The MP5SD was slippery against his hands, and someone was screaming to his right. Keo ignored everything and focused on what was in front of him, which at this point was smoke and…more smoke.

Soon, the tear gas would be sucked out through the broken window, but soon wasn’t fast enough. Not nearly fast enough.

Boom-boom-boom!

His vision started to blur. Or maybe that was all the tears flooding them. God, he hadn’t cried this much since…well, he’d never cried this much in his life. Of course, no one had ever locked him inside a bathroom with an exploding gas canister before, either, so it wasn’t like he had any experience here.

There was a final boom! before the very distinctive sound of wood splintering came from across the room.

There goes a door. Maybe both.

He sought out the window and saw a figure next to it curled up inside the large bathtub. Gene, trying desperately to make himself small and be spared the tendrils of crushing smoke gathering around him like tentacles. It wasn’t going to work. Poor Gene was alternating between crying and trying not to cough his lungs out.

The window!

What was that Gene had said earlier?

“Push comes to shove, we can always escape through the window.”

He hadn’t greeted that comment with much enthusiasm, and Keo still didn’t have a lot of it as he stumbled in that direction, but he had very little choice at the moment. Unfortunately for him, while his mind had declared that this was the correct path, his legs had somehow turned to Jell-O while he wasn’t looking, and he had to grab at the nearest wall to keep from falling down.

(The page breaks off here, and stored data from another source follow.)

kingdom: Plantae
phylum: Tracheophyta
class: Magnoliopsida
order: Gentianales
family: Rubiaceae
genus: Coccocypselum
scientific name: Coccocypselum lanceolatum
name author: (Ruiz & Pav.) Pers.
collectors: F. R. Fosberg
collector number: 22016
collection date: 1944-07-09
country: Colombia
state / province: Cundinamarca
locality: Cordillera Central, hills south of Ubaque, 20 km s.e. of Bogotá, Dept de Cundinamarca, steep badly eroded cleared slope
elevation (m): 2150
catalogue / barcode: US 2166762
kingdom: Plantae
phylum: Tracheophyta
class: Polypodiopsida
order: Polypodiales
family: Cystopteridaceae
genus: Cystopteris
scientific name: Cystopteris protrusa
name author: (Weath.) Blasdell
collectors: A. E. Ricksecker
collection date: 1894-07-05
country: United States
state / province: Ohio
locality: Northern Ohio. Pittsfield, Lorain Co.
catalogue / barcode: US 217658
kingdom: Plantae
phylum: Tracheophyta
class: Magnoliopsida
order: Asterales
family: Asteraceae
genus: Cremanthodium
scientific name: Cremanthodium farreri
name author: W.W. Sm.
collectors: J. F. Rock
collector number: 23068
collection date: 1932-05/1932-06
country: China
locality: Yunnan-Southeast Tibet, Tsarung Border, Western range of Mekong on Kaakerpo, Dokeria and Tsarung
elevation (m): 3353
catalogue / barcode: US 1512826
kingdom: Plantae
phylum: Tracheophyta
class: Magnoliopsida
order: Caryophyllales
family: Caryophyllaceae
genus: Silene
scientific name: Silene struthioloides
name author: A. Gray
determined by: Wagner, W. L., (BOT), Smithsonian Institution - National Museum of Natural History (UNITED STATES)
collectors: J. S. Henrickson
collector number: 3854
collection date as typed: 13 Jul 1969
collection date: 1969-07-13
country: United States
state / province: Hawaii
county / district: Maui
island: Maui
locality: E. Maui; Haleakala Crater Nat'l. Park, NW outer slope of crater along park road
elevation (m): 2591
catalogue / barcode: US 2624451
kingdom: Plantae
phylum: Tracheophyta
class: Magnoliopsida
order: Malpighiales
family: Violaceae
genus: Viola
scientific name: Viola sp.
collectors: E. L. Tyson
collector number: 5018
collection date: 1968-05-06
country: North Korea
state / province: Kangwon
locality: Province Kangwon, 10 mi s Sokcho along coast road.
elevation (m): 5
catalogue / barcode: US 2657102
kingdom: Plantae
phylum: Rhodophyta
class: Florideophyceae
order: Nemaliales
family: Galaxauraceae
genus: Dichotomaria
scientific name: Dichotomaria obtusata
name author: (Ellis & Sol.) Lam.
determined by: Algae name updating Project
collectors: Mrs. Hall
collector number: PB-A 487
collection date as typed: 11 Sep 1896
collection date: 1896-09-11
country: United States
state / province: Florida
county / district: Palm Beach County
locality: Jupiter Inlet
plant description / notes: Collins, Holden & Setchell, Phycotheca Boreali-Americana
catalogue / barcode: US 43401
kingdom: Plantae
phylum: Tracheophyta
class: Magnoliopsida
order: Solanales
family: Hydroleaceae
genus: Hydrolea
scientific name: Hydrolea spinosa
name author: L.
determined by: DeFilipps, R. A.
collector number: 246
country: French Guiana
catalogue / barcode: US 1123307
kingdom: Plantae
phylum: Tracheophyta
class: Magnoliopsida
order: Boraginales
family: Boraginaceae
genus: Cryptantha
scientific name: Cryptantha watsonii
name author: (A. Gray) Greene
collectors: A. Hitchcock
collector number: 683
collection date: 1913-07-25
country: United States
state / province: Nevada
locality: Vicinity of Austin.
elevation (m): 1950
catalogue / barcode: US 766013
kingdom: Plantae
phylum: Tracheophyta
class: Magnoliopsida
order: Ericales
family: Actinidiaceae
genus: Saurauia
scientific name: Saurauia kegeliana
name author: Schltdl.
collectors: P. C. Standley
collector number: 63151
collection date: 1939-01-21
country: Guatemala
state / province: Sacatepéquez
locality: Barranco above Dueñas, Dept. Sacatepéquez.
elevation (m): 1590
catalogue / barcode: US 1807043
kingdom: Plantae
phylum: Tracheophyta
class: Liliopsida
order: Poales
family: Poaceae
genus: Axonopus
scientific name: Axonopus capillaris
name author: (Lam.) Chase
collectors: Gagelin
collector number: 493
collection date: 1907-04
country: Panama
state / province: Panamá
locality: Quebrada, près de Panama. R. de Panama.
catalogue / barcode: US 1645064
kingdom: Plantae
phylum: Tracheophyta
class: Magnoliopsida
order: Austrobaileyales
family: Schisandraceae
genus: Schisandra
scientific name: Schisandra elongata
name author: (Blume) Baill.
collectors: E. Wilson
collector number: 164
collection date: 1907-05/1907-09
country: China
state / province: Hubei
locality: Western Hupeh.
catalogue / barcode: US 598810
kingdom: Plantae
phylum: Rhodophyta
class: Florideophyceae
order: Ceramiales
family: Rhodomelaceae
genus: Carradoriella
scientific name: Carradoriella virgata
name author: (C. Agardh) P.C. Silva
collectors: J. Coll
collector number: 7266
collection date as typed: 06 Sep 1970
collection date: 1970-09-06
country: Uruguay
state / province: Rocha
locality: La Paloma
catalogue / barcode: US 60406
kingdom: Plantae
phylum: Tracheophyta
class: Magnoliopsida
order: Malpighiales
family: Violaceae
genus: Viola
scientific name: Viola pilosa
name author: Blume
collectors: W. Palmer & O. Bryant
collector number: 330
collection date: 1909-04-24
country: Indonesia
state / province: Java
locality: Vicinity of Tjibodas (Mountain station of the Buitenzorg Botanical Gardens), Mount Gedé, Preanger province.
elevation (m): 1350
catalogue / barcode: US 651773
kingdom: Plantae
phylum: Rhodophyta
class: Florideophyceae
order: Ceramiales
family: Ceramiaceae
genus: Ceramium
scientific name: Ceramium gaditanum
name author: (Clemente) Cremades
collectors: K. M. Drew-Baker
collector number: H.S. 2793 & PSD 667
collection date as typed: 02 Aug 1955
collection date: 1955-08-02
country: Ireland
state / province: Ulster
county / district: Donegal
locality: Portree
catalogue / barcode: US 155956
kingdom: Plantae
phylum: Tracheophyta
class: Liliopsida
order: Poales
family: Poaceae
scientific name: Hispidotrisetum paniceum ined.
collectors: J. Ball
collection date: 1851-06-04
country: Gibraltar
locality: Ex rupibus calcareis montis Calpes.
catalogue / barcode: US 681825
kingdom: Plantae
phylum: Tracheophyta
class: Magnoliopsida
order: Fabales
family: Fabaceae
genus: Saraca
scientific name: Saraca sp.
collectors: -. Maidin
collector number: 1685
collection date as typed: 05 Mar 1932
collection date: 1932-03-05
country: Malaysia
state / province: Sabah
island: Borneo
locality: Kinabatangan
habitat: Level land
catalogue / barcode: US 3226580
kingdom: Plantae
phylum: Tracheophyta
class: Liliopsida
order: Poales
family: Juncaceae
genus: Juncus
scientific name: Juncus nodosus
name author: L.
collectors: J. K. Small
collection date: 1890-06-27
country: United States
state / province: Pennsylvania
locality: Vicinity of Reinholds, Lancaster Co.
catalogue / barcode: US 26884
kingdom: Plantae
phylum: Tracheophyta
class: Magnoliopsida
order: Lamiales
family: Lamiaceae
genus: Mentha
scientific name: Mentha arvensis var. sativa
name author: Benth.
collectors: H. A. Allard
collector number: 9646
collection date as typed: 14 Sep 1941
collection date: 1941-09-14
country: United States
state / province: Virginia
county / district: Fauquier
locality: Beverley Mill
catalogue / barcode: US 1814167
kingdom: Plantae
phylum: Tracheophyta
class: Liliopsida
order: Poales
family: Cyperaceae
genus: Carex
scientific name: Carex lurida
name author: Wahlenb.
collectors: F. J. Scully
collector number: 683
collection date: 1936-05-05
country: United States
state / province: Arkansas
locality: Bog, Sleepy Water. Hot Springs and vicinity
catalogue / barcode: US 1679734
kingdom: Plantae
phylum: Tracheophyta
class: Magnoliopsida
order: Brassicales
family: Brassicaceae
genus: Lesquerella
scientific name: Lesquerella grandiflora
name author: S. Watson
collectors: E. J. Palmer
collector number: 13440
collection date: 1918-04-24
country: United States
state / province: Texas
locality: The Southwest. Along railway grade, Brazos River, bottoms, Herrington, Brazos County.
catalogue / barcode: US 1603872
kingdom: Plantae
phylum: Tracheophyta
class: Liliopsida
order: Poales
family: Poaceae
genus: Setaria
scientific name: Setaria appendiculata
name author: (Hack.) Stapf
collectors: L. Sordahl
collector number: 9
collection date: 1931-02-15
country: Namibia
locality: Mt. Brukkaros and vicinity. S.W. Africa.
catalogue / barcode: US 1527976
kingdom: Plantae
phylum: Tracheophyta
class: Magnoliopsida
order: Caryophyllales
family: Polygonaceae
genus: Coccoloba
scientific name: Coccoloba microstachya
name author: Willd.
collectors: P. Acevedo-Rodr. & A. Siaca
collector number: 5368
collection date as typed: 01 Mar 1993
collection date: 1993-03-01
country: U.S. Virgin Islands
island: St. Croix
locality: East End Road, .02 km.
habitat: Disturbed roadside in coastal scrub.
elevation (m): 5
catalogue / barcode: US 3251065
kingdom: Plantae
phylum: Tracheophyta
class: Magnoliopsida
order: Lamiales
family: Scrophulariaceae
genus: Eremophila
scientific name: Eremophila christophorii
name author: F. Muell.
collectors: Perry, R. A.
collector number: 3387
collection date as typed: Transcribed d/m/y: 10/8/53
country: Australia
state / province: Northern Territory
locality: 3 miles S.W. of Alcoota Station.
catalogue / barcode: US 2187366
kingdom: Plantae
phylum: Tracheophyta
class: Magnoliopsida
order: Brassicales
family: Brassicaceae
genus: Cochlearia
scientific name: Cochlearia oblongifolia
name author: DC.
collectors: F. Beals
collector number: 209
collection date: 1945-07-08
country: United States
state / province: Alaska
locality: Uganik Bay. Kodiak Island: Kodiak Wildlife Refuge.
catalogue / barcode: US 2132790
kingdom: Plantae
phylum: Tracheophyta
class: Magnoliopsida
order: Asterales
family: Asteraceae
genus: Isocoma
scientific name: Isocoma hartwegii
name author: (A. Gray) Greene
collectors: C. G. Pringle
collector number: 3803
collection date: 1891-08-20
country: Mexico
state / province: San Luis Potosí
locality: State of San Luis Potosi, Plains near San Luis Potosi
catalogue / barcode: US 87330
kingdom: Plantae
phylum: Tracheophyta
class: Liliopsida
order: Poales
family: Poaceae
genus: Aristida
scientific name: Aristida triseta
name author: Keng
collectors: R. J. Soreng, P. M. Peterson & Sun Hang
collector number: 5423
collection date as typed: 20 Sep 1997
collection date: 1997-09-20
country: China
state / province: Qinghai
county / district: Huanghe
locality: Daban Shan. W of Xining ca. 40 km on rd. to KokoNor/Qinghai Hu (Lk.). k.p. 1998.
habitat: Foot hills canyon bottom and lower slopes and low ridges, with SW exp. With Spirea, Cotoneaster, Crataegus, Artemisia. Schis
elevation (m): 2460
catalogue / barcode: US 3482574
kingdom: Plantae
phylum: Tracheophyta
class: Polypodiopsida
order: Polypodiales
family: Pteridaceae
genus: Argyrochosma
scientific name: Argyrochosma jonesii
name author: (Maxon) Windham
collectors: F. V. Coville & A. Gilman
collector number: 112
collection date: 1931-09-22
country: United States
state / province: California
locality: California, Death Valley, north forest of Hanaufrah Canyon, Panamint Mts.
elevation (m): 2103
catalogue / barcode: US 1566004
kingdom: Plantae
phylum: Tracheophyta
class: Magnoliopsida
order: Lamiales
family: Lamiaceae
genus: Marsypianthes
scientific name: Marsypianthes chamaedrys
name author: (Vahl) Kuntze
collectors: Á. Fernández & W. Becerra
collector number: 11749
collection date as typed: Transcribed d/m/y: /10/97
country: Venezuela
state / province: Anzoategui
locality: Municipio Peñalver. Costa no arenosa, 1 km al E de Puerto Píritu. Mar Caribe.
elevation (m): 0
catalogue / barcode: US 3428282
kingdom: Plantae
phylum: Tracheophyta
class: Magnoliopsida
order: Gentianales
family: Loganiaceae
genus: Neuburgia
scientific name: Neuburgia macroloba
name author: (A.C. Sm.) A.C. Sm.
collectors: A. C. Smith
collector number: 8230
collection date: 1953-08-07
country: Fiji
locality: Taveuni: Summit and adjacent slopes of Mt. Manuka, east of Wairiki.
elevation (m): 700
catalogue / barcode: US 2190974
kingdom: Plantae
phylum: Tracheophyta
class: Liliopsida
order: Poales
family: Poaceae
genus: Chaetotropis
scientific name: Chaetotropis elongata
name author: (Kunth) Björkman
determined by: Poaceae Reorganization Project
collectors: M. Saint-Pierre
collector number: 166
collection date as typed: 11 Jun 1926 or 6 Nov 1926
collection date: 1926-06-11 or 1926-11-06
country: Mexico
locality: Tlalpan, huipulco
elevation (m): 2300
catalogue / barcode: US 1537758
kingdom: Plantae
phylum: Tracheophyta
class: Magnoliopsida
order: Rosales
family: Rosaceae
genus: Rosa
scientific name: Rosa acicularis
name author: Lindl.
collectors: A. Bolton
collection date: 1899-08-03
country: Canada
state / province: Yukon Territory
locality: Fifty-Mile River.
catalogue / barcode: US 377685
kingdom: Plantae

And his lungs. Jesus, his lungs were on fire.

He pushed off the wall-or was it a counter? — and braved the endless curls of smoke, using the window as a beacon of hope. If he could get to it, if he could climb out, and he could somehow crawl up to the rooftop…

Out there, he would be able to breathe again, to see, to not feel like every inch of his body was on fire.

He didn’t know how far he had actually gotten before something blindsided him and Keo went sailing across the room. He must have slammed into another wall and gone down in a pile. Not that he felt it. Any of it. He just knew it was happening. At that moment, the only thing he was intensely aware of was screaming pain from his insides as it threatened to turn all of him into a pool of liquid.

Keo was on his back and looking up as the thing that had assaulted him rose up from the floor. It was a minotaur, blackened and monstrous, and it peered back at him with glassy oblong eyes.

No, it wasn’t a beast from Greek mythology after all. It was just an asshole in a gas mask.

Pain exploded across Keo’s face as something struck him and his head snapped backward and slammed into the slate tiles. It hurt, but the blow wasn’t nearly as intense as the inferno raging inside his body, threatening to burst through his eyeballs.

Then, mercifully, there was just darkness.

CHAPTER 6

Keo’s lungs were still burning, but at least he could breathe again without fearing that his entire chest cavity was going to cave in with every breath. Motor control was (gradually) coming back, along with feeling in his legs and arms, though he was pretty sure his eyes were the color of mandarin oranges. If Keo weren’t already covered in scars, he would have been hesitant to look at a shiny reflective surface at the moment.

Instead, he concentrated on his surroundings.

They were inside the living room of the same two-story house where he, Gene, and Miller had retreated for the night. The windows were broken, the jagged shards still sticking out of the frames covered in coagulated black blood. It looked less like plasma and more like mud: thick and still oozing.

Two men in black uniforms similar to the one Miller wore sat on the floor in opposing corners, M4 rifles lying across their laps and gas masks dangling from their hips. One was already snoring, the other getting there. A third man leaned against a wall looking out the window while spooning gobs of mashed potatoes into his mouth from a bag of MRE. Keo recognized the distinctive bulky six-shot cylinder and short barrel of the M32 grenade launcher-the weapon that had sent the tear gas sailing into the bathroom-slung behind the man’s back.